Given records:
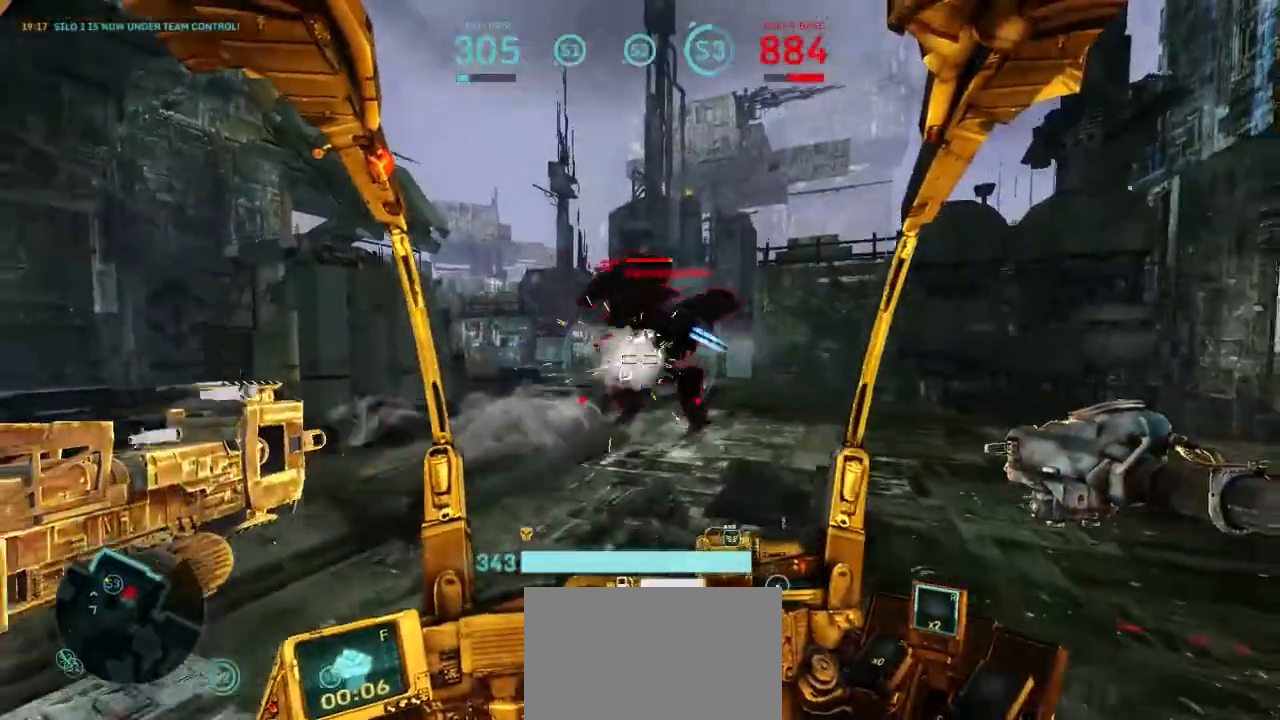
{"keys": ["a", "d", "space", "w"], "mouse": ["left"], "events": [[367, "mouse_right", "down"], [467, "mouse_right", "up"]]}
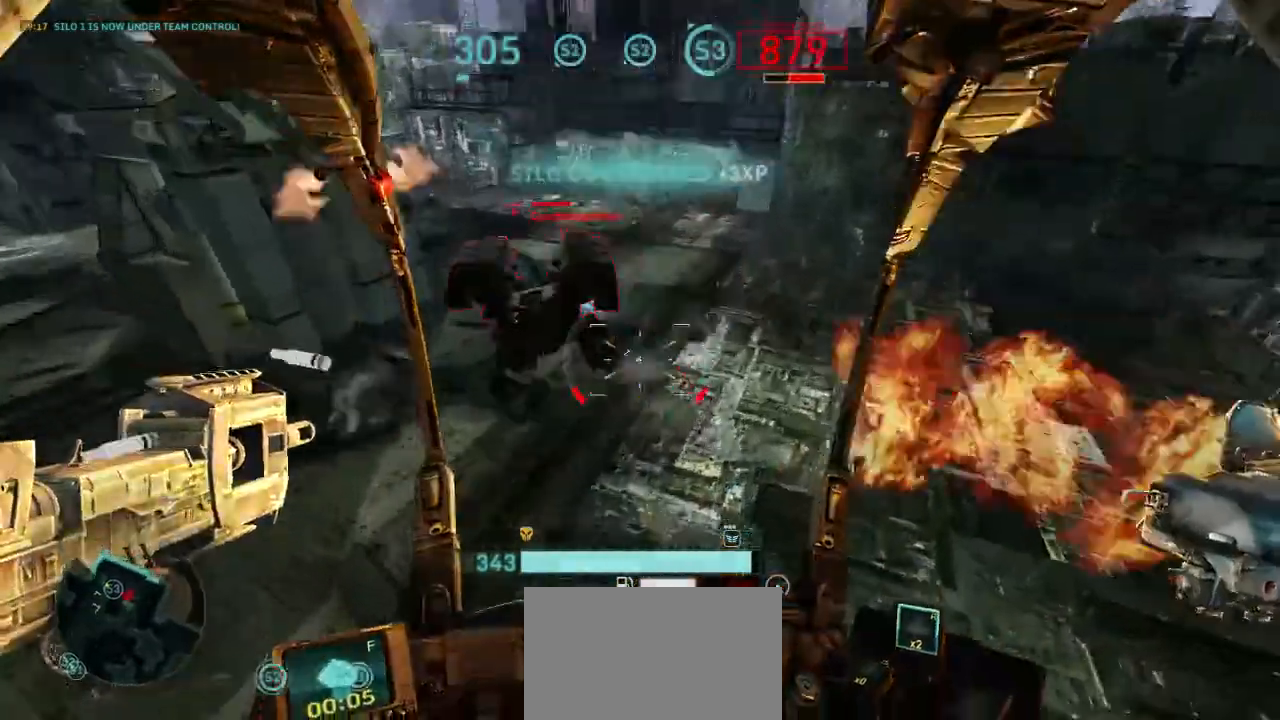
{"keys": [], "mouse": ["left"], "events": [[167, "mouse_right", "down"], [200, "d", "up"], [200, "w", "up"], [233, "shift", "down"], [233, "space", "up"], [300, "mouse_right", "up"], [333, "shift", "up"], [433, "a", "up"]]}
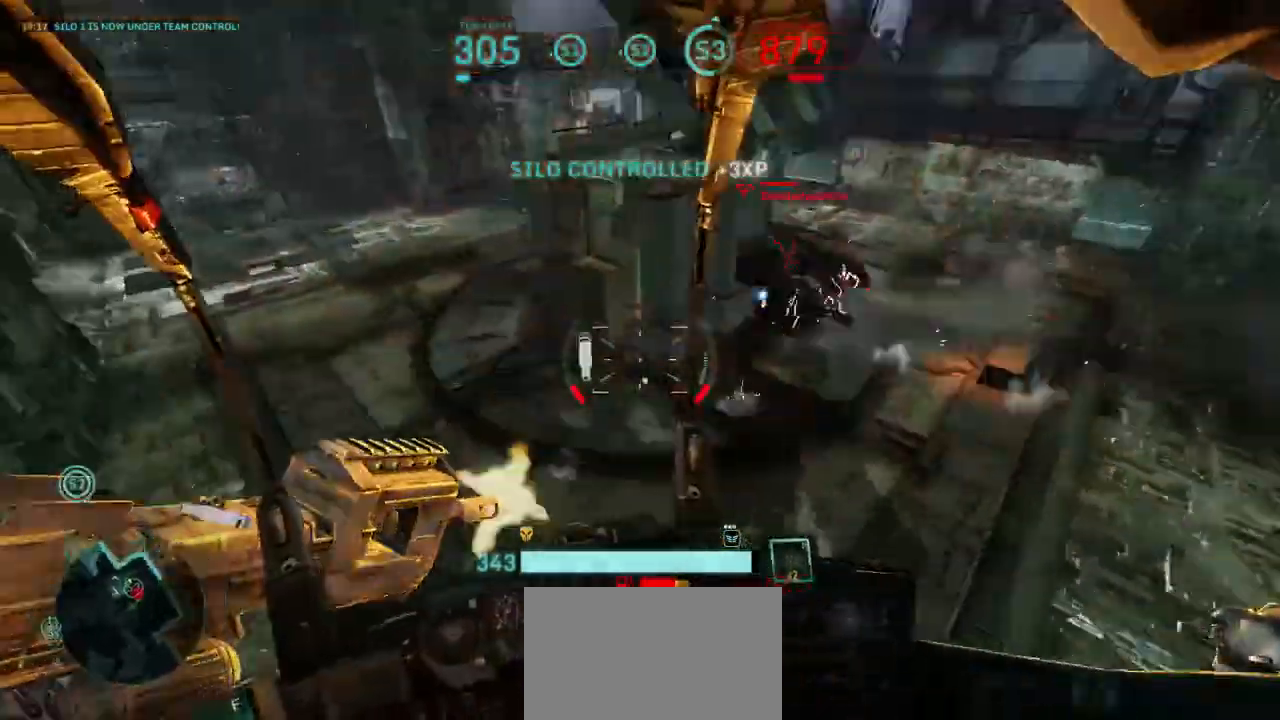
{"keys": ["a", "w"], "mouse": ["left"], "events": [[233, "a", "down"], [267, "w", "down"]]}
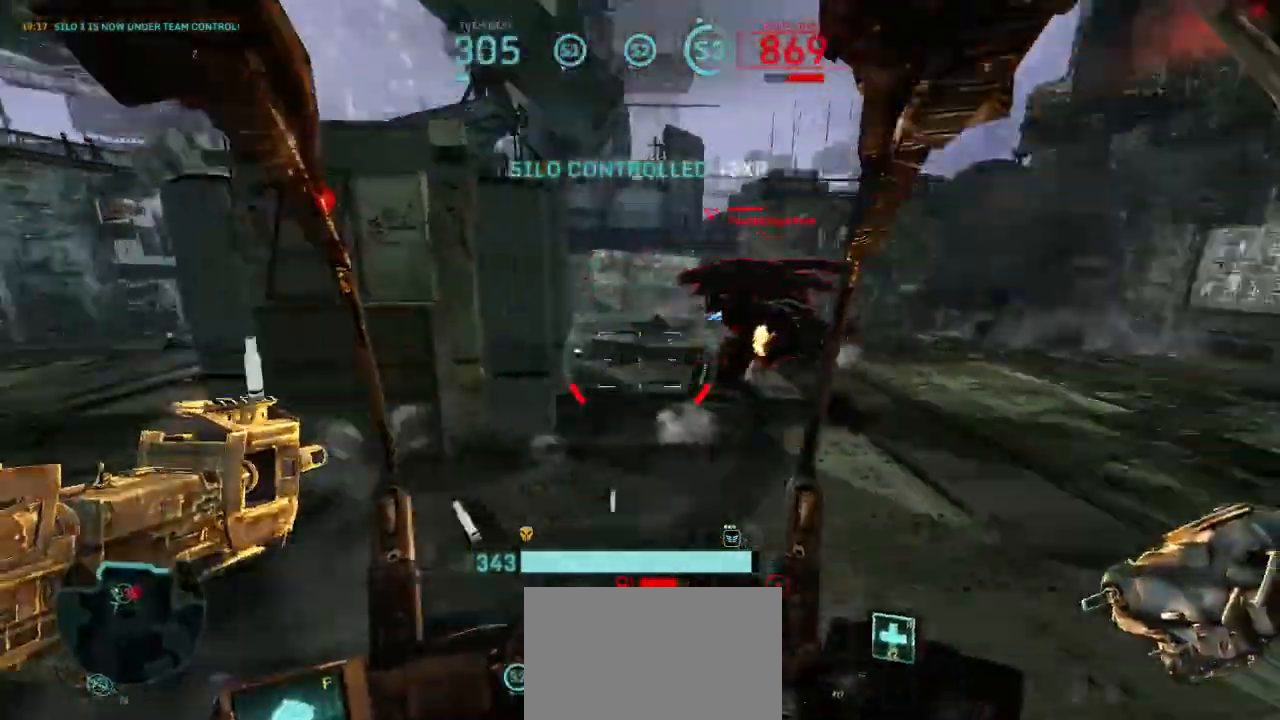
{"keys": ["a", "shift"], "mouse": ["left"], "events": [[233, "w", "up"], [367, "shift", "down"]]}
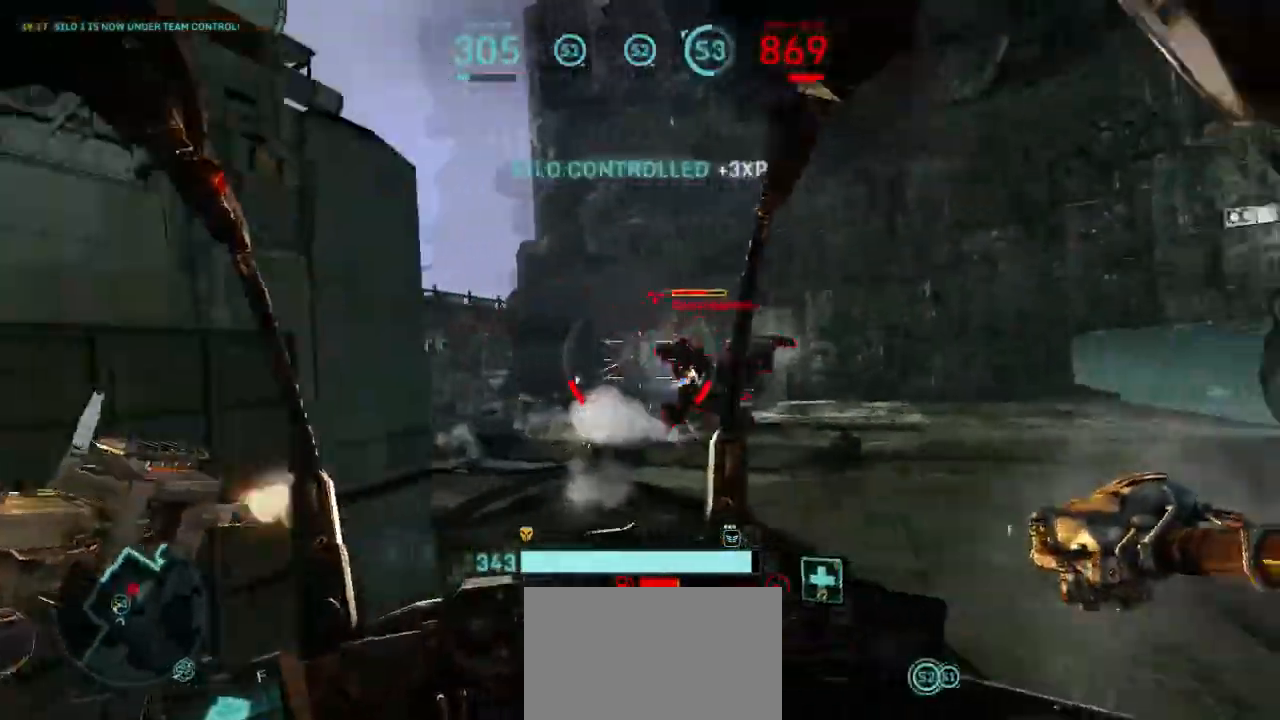
{"keys": ["d", "space", "w"], "mouse": ["left"], "events": [[33, "shift", "up"], [67, "a", "up"], [100, "s", "down"], [333, "d", "down"], [400, "s", "up"], [400, "space", "down"], [500, "w", "down"]]}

What you will do: A word-for-word retyping of the material above is expected, without pictures.

Answer for this exercise:
{"keys": ["a", "d", "space", "w"], "mouse": ["left"], "events": [[367, "mouse_right", "down"], [467, "mouse_right", "up"]]}
{"keys": [], "mouse": ["left"], "events": [[167, "mouse_right", "down"], [200, "d", "up"], [200, "w", "up"], [233, "shift", "down"], [233, "space", "up"], [300, "mouse_right", "up"], [333, "shift", "up"], [433, "a", "up"]]}
{"keys": ["a", "w"], "mouse": ["left"], "events": [[233, "a", "down"], [267, "w", "down"]]}
{"keys": ["a", "shift"], "mouse": ["left"], "events": [[233, "w", "up"], [367, "shift", "down"]]}
{"keys": ["d", "space", "w"], "mouse": ["left"], "events": [[33, "shift", "up"], [67, "a", "up"], [100, "s", "down"], [333, "d", "down"], [400, "s", "up"], [400, "space", "down"], [500, "w", "down"]]}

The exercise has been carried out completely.